Compounding the importance access to copper wire infrastructure represents is the fact that the FCC explicitly 
exempted incumbent fiber optic infrastructure from sharing requirements in 2005 at the advent of Verizon FIOS. The 
history that has followed the 2005 decision to exempt fiber optics from infrastructure sharing requirements pretty 
clearly demonstrates limited success in a handful of urban markets, but ultimately more than half of Americans now 
with a monopoly choice (which one should mark down as a failure in policy).

How Does Access to Copper Infrastructure Lead to Competitive Fiber Optic Deployment?

Entering into the ISP market is very difficult. This is because deploying the physical infrastructure to create an 
ISP is expensive even though maintaining the ISP once it has been deployed is a substantially lower cost. It is the 
high sunk costs of deploying fiber optics that has resulted in the growing lack of competition Americans have in 
high-speed broadband because very few companies can successfully pull off entering the market. Here is where access 
to copper line infrastructure still remains important in at least the markets that have CLECs reliant on sharing 
rights.

Generally, there are three primary means to deploying competitive fiber optic high-speed broadband in today’s market:

1) Have a pre-existing customer base that can be leveraged to obtain the finances necessary to absorb the high sunk 
costs of fiber optic deployment.

2) Have deep pockets or other means that can be leveraged to obtain those dollars to deploy.

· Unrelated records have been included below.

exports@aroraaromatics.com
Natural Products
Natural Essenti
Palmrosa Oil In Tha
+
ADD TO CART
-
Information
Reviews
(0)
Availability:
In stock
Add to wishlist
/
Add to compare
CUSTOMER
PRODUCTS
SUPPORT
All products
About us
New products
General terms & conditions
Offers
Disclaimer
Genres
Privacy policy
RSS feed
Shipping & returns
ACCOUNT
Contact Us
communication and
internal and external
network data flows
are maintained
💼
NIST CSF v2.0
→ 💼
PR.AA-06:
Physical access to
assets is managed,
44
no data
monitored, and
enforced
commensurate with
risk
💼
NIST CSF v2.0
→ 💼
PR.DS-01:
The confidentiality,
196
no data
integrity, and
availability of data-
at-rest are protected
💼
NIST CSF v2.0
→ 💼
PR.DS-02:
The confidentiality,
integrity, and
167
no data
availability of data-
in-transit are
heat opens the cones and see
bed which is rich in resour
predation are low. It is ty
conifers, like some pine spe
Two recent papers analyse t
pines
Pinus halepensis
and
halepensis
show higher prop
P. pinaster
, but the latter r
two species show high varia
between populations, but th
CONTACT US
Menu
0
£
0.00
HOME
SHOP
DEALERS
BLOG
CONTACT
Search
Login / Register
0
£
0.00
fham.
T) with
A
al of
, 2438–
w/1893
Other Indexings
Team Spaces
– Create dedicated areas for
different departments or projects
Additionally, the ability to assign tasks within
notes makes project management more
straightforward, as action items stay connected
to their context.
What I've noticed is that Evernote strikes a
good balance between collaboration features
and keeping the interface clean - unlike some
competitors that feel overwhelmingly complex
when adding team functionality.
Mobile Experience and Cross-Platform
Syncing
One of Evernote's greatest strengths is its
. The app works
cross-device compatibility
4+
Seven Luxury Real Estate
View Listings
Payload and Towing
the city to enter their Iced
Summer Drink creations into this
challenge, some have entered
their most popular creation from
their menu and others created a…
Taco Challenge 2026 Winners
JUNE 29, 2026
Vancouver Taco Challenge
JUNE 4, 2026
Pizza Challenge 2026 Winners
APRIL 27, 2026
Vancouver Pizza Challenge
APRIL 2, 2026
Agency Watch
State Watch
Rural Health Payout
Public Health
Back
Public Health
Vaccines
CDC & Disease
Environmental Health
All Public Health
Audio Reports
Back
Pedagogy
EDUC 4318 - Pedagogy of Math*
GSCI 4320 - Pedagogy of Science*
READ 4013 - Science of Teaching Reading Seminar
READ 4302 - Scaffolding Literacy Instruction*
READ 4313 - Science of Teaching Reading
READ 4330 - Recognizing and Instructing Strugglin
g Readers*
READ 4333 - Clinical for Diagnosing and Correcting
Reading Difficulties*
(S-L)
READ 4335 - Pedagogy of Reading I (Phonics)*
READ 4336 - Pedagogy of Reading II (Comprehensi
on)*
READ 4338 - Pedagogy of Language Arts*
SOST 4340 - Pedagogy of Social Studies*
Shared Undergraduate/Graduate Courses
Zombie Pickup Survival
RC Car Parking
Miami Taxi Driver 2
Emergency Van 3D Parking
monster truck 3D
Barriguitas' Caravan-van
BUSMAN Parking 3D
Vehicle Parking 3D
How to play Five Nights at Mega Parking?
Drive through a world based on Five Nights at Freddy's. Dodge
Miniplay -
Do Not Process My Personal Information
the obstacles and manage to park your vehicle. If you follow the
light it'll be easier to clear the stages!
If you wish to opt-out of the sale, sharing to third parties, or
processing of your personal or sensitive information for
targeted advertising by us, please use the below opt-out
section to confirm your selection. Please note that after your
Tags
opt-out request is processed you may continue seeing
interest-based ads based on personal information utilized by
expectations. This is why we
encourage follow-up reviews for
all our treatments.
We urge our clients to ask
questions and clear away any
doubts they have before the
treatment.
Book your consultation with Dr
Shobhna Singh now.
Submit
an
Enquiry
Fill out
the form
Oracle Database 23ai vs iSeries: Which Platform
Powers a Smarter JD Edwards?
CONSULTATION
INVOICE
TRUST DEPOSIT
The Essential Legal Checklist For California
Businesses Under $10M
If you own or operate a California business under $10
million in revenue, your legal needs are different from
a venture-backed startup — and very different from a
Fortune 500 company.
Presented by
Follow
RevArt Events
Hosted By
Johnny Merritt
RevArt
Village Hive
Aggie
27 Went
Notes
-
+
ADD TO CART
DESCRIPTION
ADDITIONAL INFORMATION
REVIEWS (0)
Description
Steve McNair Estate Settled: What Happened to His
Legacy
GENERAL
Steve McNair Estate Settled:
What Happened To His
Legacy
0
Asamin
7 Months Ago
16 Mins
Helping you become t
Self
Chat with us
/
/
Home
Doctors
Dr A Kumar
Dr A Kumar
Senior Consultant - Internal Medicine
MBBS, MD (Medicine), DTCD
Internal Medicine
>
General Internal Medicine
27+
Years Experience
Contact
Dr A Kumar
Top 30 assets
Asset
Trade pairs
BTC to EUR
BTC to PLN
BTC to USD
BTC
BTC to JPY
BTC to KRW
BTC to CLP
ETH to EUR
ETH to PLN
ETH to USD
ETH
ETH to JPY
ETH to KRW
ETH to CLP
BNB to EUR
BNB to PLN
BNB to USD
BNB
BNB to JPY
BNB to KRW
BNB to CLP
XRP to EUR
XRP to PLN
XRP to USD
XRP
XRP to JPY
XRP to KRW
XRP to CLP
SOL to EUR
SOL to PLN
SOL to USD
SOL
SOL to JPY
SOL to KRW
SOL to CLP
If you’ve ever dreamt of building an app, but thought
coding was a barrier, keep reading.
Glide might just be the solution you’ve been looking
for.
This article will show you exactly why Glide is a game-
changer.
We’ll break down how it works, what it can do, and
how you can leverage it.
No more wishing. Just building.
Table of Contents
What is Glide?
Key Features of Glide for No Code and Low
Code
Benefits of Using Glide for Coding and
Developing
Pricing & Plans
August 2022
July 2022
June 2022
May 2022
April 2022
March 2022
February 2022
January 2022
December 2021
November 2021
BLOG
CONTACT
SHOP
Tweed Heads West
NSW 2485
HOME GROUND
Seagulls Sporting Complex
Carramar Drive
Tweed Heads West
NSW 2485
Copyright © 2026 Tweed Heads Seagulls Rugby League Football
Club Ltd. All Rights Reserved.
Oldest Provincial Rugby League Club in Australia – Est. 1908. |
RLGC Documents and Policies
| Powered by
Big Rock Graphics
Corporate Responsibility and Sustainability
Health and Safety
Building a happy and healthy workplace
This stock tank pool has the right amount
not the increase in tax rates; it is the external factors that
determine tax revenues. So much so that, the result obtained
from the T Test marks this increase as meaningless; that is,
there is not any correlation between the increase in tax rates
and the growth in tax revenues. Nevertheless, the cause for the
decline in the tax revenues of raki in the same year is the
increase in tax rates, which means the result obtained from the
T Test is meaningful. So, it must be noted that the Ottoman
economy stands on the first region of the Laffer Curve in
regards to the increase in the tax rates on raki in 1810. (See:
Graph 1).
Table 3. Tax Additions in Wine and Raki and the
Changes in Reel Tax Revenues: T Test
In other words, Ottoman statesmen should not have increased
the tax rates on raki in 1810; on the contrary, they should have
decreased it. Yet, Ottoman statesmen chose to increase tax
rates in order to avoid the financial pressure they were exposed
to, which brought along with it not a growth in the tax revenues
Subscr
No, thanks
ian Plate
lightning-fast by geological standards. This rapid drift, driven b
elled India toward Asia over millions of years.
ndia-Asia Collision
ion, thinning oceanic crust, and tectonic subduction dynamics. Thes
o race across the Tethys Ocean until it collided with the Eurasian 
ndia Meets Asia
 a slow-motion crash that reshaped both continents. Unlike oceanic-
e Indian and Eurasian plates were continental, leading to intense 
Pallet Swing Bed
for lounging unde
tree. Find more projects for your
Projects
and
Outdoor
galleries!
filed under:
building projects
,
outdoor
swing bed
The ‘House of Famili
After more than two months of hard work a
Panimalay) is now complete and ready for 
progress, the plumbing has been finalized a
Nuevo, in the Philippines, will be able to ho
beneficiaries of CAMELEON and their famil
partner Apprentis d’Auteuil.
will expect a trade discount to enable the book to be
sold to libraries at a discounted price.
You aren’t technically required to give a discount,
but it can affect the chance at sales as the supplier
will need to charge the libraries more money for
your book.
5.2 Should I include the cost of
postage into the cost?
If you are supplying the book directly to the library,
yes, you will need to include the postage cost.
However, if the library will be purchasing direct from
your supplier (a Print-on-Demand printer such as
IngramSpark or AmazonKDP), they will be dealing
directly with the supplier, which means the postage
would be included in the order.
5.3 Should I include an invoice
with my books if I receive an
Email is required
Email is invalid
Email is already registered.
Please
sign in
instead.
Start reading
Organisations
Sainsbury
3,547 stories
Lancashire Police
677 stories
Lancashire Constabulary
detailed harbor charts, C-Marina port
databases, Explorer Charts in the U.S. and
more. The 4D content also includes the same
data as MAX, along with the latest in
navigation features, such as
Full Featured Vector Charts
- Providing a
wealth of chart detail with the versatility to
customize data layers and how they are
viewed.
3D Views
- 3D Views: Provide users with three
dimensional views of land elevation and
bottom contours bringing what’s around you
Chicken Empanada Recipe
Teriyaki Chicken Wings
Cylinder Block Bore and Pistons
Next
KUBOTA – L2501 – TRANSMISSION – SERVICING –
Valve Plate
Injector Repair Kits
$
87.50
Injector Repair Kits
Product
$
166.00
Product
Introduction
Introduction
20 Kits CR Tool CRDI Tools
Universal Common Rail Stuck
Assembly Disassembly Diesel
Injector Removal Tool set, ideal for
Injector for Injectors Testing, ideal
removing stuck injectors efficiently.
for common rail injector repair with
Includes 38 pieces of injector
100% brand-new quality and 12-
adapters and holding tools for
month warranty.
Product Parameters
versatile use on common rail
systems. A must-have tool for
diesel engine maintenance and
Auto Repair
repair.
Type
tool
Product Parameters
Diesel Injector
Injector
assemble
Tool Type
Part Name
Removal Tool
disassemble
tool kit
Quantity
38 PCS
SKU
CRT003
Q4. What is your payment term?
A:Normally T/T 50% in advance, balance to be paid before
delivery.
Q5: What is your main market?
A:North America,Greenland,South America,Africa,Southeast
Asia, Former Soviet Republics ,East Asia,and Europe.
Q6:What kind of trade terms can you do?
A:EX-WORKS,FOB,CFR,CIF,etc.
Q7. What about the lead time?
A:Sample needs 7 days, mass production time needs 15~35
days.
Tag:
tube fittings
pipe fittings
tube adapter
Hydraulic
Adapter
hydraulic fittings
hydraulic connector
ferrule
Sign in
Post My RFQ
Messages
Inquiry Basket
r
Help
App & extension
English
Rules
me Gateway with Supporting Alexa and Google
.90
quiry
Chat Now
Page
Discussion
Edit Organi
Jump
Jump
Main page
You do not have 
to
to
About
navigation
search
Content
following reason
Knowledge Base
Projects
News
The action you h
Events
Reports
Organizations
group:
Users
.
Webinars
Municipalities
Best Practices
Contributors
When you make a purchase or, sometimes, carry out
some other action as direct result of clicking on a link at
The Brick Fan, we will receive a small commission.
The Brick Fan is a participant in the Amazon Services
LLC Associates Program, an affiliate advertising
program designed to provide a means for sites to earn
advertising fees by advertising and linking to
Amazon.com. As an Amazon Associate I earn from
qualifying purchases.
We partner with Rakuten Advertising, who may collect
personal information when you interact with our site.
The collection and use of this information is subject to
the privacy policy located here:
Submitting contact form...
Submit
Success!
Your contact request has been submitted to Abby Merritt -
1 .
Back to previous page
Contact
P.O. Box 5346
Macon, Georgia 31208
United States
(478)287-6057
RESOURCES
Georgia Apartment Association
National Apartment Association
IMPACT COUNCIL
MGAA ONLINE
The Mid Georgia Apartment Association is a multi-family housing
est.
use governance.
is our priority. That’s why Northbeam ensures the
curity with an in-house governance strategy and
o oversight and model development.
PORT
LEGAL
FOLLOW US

3) Already have the fiber optic infrastructure deployed for purposes other than broadband and convert it over to 
broadband.

Many cities that launch their own community broadband service have some combination of 2 and 3 with their utility 
company while incumbent telephone companies like Verizon FIOS (which stopped deploying fiber years ago) started off 
with 1 and 2. A competitive entrant like Google Fiber had 2 and 3, but even they have stopped expanding their fiber 
build. For any competitors or new entrants that are small by comparison, the access to copper infrastructure is 
effectively the bridge to get customers and build a base that can be leveraged for fiber deployments (option 1). 
Without it, one should expect many small competitors to effectively die off in the broadband market if they are 
unable to obtain the financing necessary to deploy. With fewer companies deploying competitive fiber, one should 
expect the regional monopolization of high-speed broadband to get worse in the U.S. market.